Yeah. I intend to install 2019b (or later?) before our next minor
releases.
Since a ~3 month release cycle may be too close for some users, are there
any plans for an early 11.5 (or are such occurrences not a candidate for an
early release)?
We do not consider tzdb updates to be a release-forcing issue.
The fact that we ship tzdb at all is just a courtesy to PG users who
are on platforms that lack a more direct way to get tzdb updates.
The usual recommendation on well-maintained production systems is to
configure PG with --with-system-tzdata, then rely on your platform
vendor for timely updates of that data.
regards, tom lane
On Fri, Jul 12, 2019 at 4:14 PM Tom Lane <tgl@sss.pgh.pa.us> wrote:
Robins Tharakan <tharakan@gmail.com> writes:
The 2019b DST update [1] disables DST for Brazil. This would take effect
starting November 2019. The last DST update in Postgres was 2019a inv11.3
(since this update came in after the recent-most Postgres release).
Yeah.
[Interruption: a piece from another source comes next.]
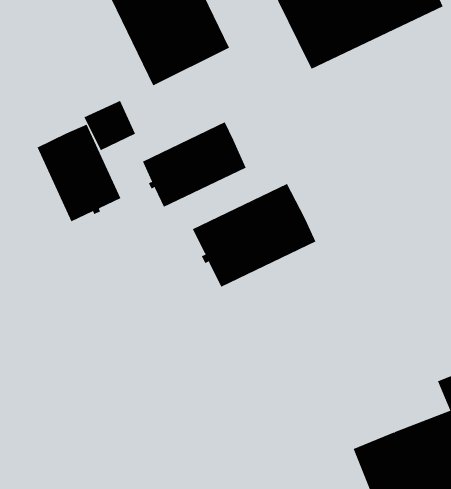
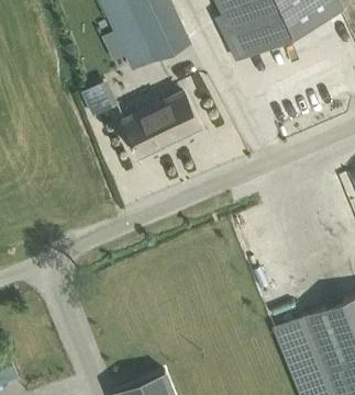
building: [37,124,121,222] -> none
building: [192,183,316,287] -> none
I intend to install 2019b (or later?) before our next minor
releases.Since a ~3 month release cycle may be too close for some users, are there
any plans for an early 11.5 (or are such occurrences not a candidate foran
early release)?
We do not consider tzdb updates to be a release-forcing issue.
The fact that we ship tzdb at all is just a courtesy to PG users who
are on platforms that lack a more direct way to get tzdb updates.
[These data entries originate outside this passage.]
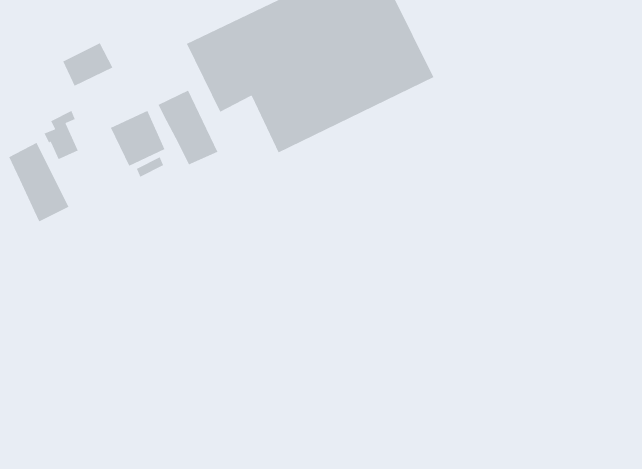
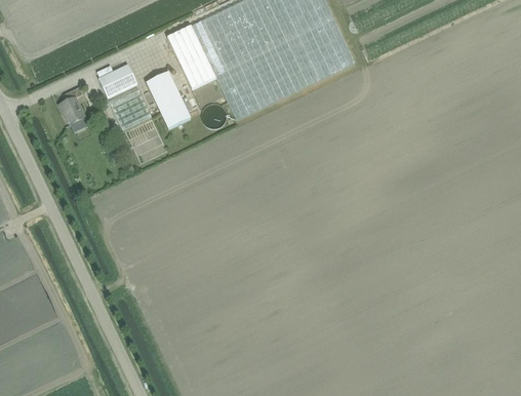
building: [62,42,114,87] -> [98,64,137,97]
building: [8,142,70,223] -> none

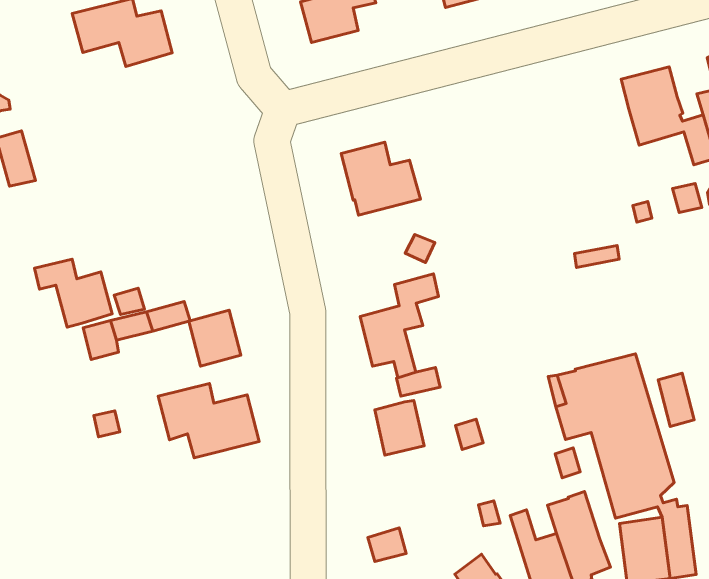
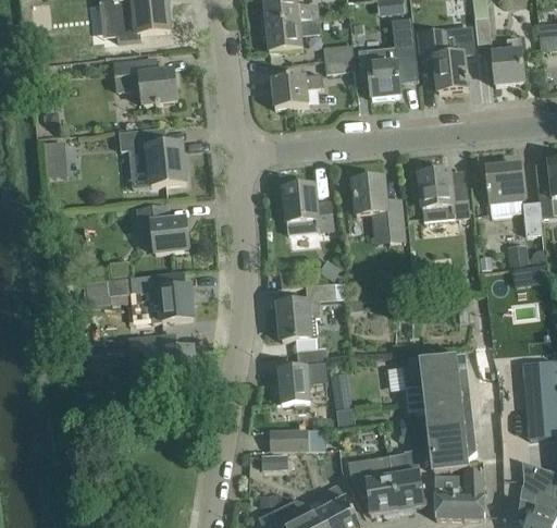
building: none -> [418,170,468,216]
building: none -> [119,127,185,184]
building: none -> [352,176,403,230]
building: [35,259,112,327] -> [139,205,188,251]
building: none -> [269,428,308,450]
The usual recommendation on well-maintained production systems is to
configure PG with --with-system-tzdata, then rely on your platform
vendor for timely updates of that data.
It should be noted that this is not true on Windows -- on Windows we cannot
use the system timezone functionality, and rely entirely on the files we
ship as part of our release.
--
Magnus Hagander
Me: https://www.hagander.net/ <http://www.hagander.net/>
Work: https://www.redpill-linpro.com/ <http://www.redpill-linpro.com/>
Magnus Hagander <magnus@hagander.net> writes:
On Fri, Jul 12, 2019 at 4:14 PM Tom Lane <tgl@sss.pgh.pa.us> wrote:
The usual recommendation on well-maintained production systems is to
configure PG with --with-system-tzdata, then rely on your platform
vendor for timely updates of that data.
It should be noted that this is not true on Windows -- on Windows we cannot
use the system timezone functionality, and rely entirely on the files we
ship as part of our release.
IMO this is one of many reasons why Windows isn't a great choice of
platform for production use of Postgres ;-).
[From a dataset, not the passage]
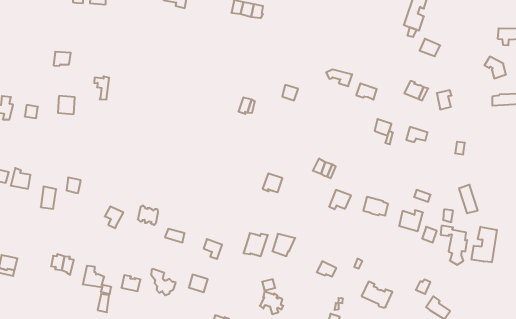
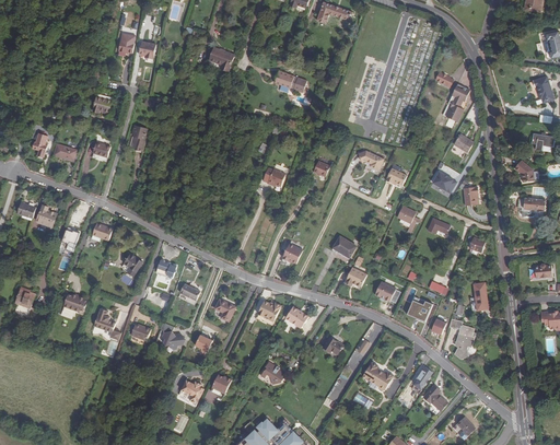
building: [472,227,497,262] -> none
I hear that Microsoft is going to start embedding some flavor of
Linux in Windows, which presumably would extend to having a copy of
/usr/share/zoneinfo somewhere. It'll be interesting to see how that
works and whether they'll maintain it well enough that it'd be a
plausible tzdata reference.
regards, tom lane
On Fri, Jul 12, 2019 at 02:52:53PM +1000, Robins Tharakan wrote:
On Fri, 12 Jul 2019 at 14:04, Michael Paquier <michael@paquier.xyz> wrote:
On Fri, Jul 12, 2019 at 01:42:59PM +1000, Robins Tharakan wrote:
So 2019b has been released on the 1st of July. Usually tzdata updates
happen just before a minor release, so this would get pulled in at the
beginning of August (https://www.postgresql.org/developer/roadmap/).
Tom, I guess that would be again the intention here?
--
MichaelAn August release does give a little more comfort. (I was expecting that
the August
date would get pushed out since 11.4 was an emergency release at the end of
June).
I think the plan is still to do the August release. One of the fixes in
the out-of-cycle release actually introduced a new regression, but we've
decided no to do another one exactly because there's a next minor release
scheduled in ~three weeks anyway.
regards
--
Tomas Vondra http://www.2ndQuadrant.com
PostgreSQL Development, 24x7 Support, Remote DBA, Training & Services
Tomas Vondra <tomas.vondra@2ndquadrant.com> writes:
On Fri, Jul 12, 2019 at 02:52:53PM +1000, Robins Tharakan wrote:
An August release does give a little more comfort. (I was expecting that
the August
date would get pushed out since 11.4 was an emergency release at the end of
June).
I think the plan is still to do the August release.
Yes, the August releases will happen on the usual schedule.